Konflik yang dialami homo seksual justru banyak muncul dari luar dirinya, yakni dari keluarga atau lingkungannya. Misalnya orang tua atau lingkungan mereka menekan, baru mereka mulai menderita.

Banyak teori yang menyebutkan sebab-sebab homoseksual atau LGBT. Teddy mengungkapkan, meski sampai hari ini belum ada teori yang pasti. Ia sendiri cenderung meyakini penyebab LGBT karena faktor biologis.

Faktor biologis terdiri dari faktor genentik, kemudian faktor hormonal terutama pada saat anak dalam kandungan. Teori lain adalah yang diungkapkan Sigmund Freud tentang perkembangan psikososial. Ada juga yang mengungkapkan teori pengalaman seksual masa kecil.

“Jadi ada beberapa penyebab homoseksual, kalau dia itu genetik ada kelainan di otak, di hormon, apakah salah dia? Apakah salah orang tuanya? Apakah dia patut dihukum, disigkirkan? Orang tuanya tidak ingin anaknya seperti itu, si anak tidak ingin seperti itu. Jadi kita harus beprikir jernih disana,” paparnya.

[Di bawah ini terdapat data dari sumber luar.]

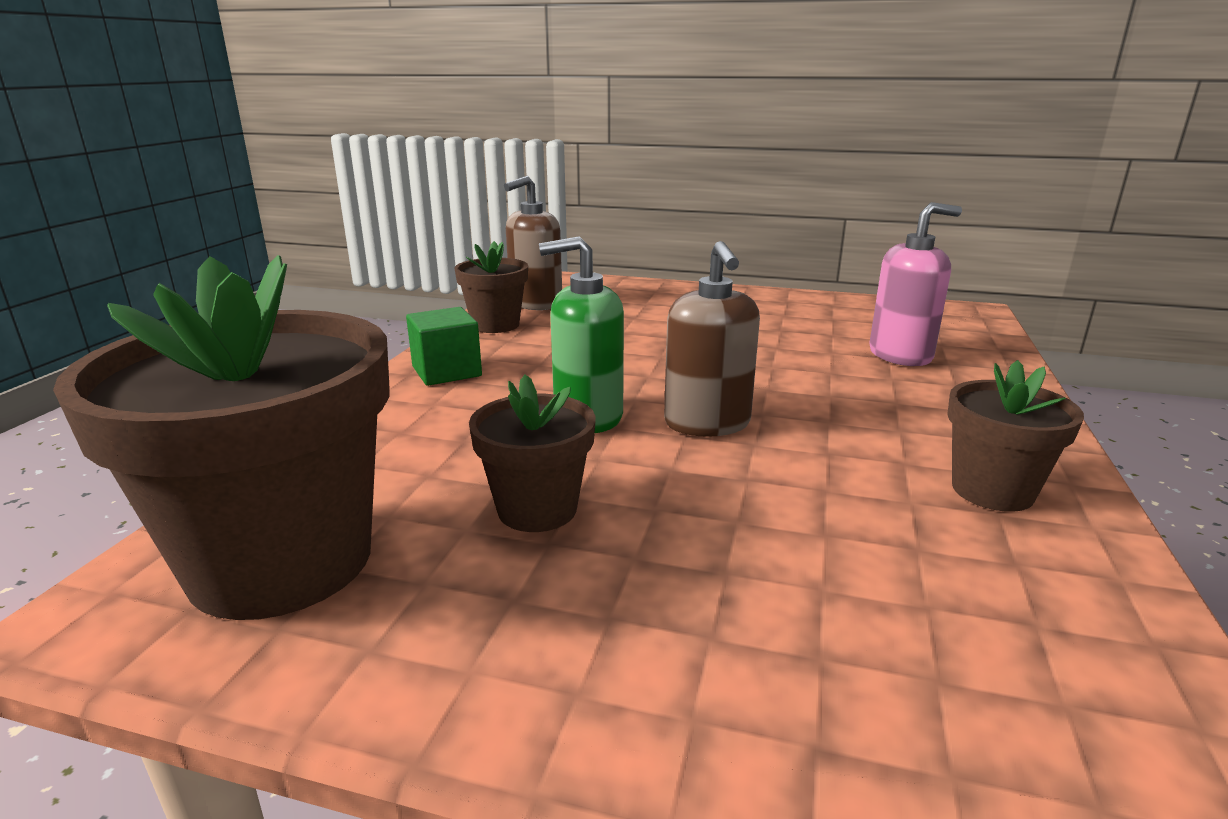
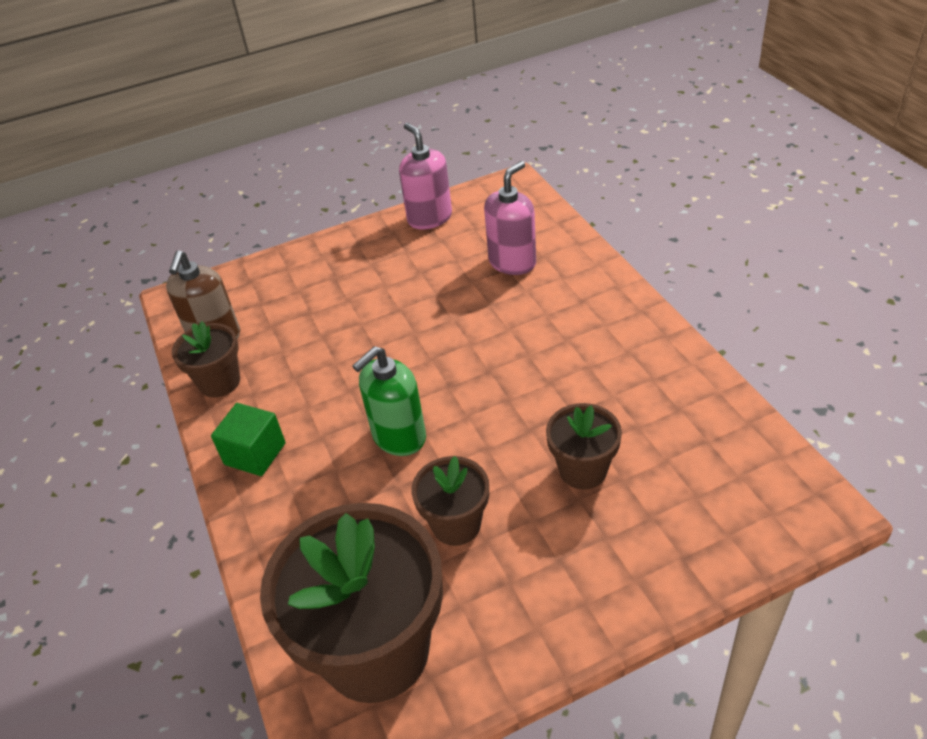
camera: 35 degrees left, 20 degrees up
(707, 423) = (469, 398): brown soap dispenser -> none
(839, 304) = (429, 218): none -> pink soap dispenser
(992, 490) = (639, 364): brown flower pot -> brown flower pot (583, 470)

Korban pelecehan harus lapor

Menurut Teddy, selama ini korban pelecehan seksual, apalagi korban perkosaan, jarang yang berani melakukan pelaporan ke polisi. Ia mengungkapkan, dari 10 korban perkosaan hanya satu yang berani melaporkan ke polisi.

“Korban cukup dewasa, jadi berani. Dia tak suka diperlakukan seperti itu. Jadi bagus dilaporkan,” kata Teddy.

Menurutnya, korban yang usianya di bawah 17 tahun cenderung tidak berani melapor. Selain itu, banyak faktor yang memengaruhi korban pelecehan atau perkosaan untuk melapor.

Pertama, kata dia, bisa saja korban diancam. Sehingga korban mengkhawatirkan keselamatannya. Kedua, korban tutup mulut karena dijanjikan sesuatu, misalnya uang atau karier.

“Jadi banyak hal yang membuat korban tak mau melapor,” katanya.

Dalam kasus Saipul Jamil, ia juga mengingatkan kepada orangtua agar memberikan pendidikan seksual kepada anak. Tentu dengan cara-cara yang elegan.

“Dengan edukasi seks, anak harus diajarkan terbuka baik kepada orang tua maupun ke guru,” katanya.

Anak juga harus diberi pemahaman bagian-bagian tubuh yang tidak boleh dipegang orang lain. “Ajarkan kepada anak jika ada yang memegang bagian tubuhnya agar berteriak minta tolong,” katanya.